Among the many delicious comedy sequences, several stand out. I have always enjoyed the scene of the servant Launce (though here called Speed) and his dog, Crab, and was not disappointed. Munyevu on his hands and knees “stood” panting and rolling his eyes until we were quite able to believe we saw a rather unintelligent dog there, and Chikura as Speed complained bitterly, drawing in audience members to help in providing the illustrative shoes, and the moans of his sister. Julia’s learning to walk and talk as a man, under Lucetta’s expert direction, was another delight. Silvia’s plan to flee to the forest provided possibly the funniest episode of the evening. Her admirer, Eglamour, became a taxi-driver; the cabin trunk, which throughout served as whatever furniture was needed, was set down open on the floor; and the two actors crammed in, Sir Eglamour in front as the driver, and Silvia behind. We watched as this ramshackle taxi flew like the wind over bumpy roads, round hairpin bends and over sudden humps. Again I would happily have said that I saw it!

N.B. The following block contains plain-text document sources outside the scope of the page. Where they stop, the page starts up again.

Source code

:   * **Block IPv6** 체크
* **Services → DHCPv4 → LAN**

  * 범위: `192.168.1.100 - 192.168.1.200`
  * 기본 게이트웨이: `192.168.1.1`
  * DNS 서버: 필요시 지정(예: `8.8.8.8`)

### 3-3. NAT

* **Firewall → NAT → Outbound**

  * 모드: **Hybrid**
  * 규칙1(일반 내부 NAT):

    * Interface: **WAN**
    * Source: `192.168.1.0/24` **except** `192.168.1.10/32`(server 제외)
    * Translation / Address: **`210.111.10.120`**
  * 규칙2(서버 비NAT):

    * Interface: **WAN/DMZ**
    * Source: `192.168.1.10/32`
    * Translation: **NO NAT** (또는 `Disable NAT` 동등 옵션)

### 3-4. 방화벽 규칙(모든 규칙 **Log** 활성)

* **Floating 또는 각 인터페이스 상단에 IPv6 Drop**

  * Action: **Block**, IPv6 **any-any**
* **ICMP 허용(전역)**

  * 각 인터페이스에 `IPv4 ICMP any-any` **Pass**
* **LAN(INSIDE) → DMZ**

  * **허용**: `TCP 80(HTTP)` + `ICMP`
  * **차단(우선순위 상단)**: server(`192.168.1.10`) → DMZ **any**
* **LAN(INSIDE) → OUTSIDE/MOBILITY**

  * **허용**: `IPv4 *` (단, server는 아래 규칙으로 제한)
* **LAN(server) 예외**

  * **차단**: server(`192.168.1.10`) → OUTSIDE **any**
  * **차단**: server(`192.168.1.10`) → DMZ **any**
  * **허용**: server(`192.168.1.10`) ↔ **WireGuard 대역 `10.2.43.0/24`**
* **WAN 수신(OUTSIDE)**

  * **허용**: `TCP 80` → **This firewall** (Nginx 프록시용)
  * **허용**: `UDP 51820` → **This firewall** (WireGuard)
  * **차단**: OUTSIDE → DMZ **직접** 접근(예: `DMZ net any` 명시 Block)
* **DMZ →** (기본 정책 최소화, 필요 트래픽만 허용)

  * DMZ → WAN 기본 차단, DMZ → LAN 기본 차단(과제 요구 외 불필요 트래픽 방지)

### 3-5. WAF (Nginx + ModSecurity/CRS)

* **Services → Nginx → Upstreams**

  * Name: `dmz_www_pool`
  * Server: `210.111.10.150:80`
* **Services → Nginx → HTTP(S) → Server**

There was a brief interval before the much shorter second half, which began with Valentine’s election as leader of the outlaws. Here there was clever use of audience members, as puppets, to provide the necessary extras. As the action moved towards the strange and potentially distressing climax of the attempted rape of Silvia by Proteus the pace slowed, and the difficulties inherent in (at least) four characters being played by two actors became apparent. The rhythm became choppy, with some unavoidable breaks as speakers changed roles. The attack itself was dealt with by a sudden freeze in the action, and silence. While accepting that it was probably the only way the two male performers could handle the scene, I was conscious of a loss of intensity. However, the hiatus served as a transition to the markedly changed mood of the conclusion. Valentine’s line: “the gift hath made me happy” was heartbreakingly ironic, as were the final phrases: “one house, one mutual happiness” as it seemed only too clear that the future for these two couples would be anything but rosy.
For me the most significant feature of this production was the glimpse of how readers or audience might respond to Shakespeare when they are almost completely removed from the context in which the plays were written. Of course we are all removed in time (400 years) and we all have varying levels of knowledge and/or understanding of Shakespeare’s social and historical setting, but these two players presented the work as it would be seen by 21st century Zimbabweans who had not left their own country.
I was happy also that this was one of the 37 plays in 37 languages which comprised “Globe to Globe” in 2012, at the Globe Theatre, and that we in Perth had a tiny glimpse of that astounding undertaking.